It started raining when I left my Law and Society course. It was as drab as it sounded. Every time I left that class or had to do an assignment for it, I wondered why I was making myself suffer like this. It was only Monday and I felt as if I needed a pick-me-up. I guess that was fitting for a Monday. I immediately thought of milkshakes. Then Mirage. Then Chanyeol. We still needed to go to Kahari. I wondered if we actually would. It would be weird if I asked him to go. Maybe next time we met up I could mention it.

The rain pounded on my umbrella as soon as I stepped out of the building. I was thankful my classes were done for the day. I had every intention of returning to my apartment to wallow. There was a weird feeling in my chest all day. It started from my brunch with Jessi over the weekend and intensified. Our conversation, as brief as it was, opened the door for the thoughts I kept fighting to keep locked away. I was losing the battle terribly. She also made me realize a few things. It's always easy to place the blame on others, but I had also been a pretty shitty friend. I avoided them and pulled away without explanation. I defaulted to how I was before college. Believing I didn't need friends. That they didn't need to know everything because we weren't that close. That if they cared, they would have tried to figure it out. They were dangerous thoughts because they only left me feeling empty, alone, bitter, and resentful. As if there was no point of me-
"Hey, Brooke." How he recognized me through the heavy rain and under my umbrella was beyond me. I felt myself tense up. I wanted to keep walking. I should have kept walking. But my body stopped. "Hey." Sehun sounded breathless as he practically hopped in front of me. He only had a raincoat on. I had the urge to hold my umbrella over both of our heads but I stopped myself. I kept my mouth shut and stared, waiting for him to say whatever it was he wanted before I walked away. He cleared his throat awkwardly, taking the hint and starting. "I – I heard you were at the talent show Friday?" I nodded. "What did you think?"
"Nini was great." I knew that was mean but I couldn't stop myself. He frowned, looking down and nodding before meeting my cold gaze again.
"Look, I...I don't really know what to say."
"Bye Sehun." I started to walk around him but he stopped me by getting in my way again. I let out a heavy sigh but didn't roll my eyes.
"I'm sorry." He spewed. I had a feeling he didn't even know what he was apologizing for exactly but felt as if that's what he needed to say. Or at least what he believed I needed to hear from him. To be completely honest, I didn't know what I needed him to say. I didn't feel as though an apology was enough. I didn't even think I wanted one from him. It wouldn't change anything. "I thought about what you said – a lot – and...and I didn't know what I was doing to you." I didn't realize I was scowling until I saw the panic in his eyes. "I mean – I – I was aware of what I was saying but I didn't actually register it. That I was hurting you and-." He tried to quickly recover but I heard enough.
"Bye Sehun." This time he didn't stop me. If he did, I would have screamed. I felt the same anger I felt when I kicked him out that night resurfacing. The same anger and hurt when I overheard him say those things about me. My chest was starting to feel tight. The quicker I got back to my apartment, the better.

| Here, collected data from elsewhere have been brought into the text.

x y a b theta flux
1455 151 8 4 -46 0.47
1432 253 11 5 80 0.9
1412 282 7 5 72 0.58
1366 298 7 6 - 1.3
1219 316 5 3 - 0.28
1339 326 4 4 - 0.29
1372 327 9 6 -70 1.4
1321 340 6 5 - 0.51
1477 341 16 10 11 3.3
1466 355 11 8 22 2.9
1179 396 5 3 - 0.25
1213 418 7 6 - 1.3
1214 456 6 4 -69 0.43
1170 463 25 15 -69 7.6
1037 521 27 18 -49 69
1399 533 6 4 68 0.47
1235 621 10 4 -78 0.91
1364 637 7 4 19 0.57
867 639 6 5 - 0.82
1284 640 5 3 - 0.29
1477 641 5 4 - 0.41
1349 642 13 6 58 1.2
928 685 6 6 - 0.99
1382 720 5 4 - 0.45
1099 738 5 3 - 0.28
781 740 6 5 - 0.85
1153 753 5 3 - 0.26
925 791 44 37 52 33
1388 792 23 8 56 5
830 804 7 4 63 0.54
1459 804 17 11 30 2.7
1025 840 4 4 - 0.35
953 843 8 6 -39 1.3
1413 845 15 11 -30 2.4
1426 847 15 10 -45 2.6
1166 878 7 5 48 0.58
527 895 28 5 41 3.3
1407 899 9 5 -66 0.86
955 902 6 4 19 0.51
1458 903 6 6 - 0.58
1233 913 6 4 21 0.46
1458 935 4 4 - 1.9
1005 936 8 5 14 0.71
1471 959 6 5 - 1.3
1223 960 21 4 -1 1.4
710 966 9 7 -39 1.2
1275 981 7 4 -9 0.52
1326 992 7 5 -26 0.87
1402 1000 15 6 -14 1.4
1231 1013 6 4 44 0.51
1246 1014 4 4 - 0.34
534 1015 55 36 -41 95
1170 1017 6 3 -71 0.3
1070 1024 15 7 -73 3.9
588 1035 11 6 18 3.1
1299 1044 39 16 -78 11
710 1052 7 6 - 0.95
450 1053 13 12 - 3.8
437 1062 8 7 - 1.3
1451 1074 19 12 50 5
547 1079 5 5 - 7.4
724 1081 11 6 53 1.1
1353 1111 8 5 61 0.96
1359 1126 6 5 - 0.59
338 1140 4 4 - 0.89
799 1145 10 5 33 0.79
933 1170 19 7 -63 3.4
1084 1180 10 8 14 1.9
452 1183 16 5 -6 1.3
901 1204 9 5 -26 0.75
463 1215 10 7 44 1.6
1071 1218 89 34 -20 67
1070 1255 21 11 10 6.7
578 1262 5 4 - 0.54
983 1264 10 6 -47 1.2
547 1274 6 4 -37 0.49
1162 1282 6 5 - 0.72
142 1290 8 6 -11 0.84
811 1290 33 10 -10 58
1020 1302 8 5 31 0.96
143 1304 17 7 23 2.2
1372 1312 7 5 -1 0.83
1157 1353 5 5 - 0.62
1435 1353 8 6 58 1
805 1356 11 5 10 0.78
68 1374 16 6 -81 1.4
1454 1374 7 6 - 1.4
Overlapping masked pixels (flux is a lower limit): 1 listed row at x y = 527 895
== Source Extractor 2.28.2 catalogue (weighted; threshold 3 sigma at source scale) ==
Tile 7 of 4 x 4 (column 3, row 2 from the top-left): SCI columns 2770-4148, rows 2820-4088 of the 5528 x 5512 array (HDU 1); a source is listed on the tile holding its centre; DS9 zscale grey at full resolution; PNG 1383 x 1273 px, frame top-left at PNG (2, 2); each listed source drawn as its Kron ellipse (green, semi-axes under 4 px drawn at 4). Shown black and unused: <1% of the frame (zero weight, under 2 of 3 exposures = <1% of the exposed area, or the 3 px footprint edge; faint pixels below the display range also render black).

It turns out my apartment was not better. I was restless and irritated and uncomfortable and could not stop thinking. Out of pure fuck it-ness, I texted Chanyeol but received no response. I kind of felt as if I were suffocating so I put on my shoes, grabbed my umbrella and left my apartment. Somehow, I ended up back on campus. It was pretty late but there were still a good amount of people present. Mostly in the library and the commons, which was where I was headed. I probably should eat something. I had lost my appetite when I left my apartment that morning and it just never returned.

I ordered fries and found a seat in the corner. I had my earphones in and I listened to music as I nibbled and people watched. It was interesting how everyone seemed to be with someone else. Chatting, laughing, not seeming to be burdened with the stress of college. At least not in the moment. At least not on the outside. I knew that everyone had their own stories. Behind the laughs there was probably something they were struggling with. Issues they were trying to hide from. Like me. They seemed to be better at hiding it though. At the same time, I didn't know them. For all I knew, they could have just had a breakdown moments ago.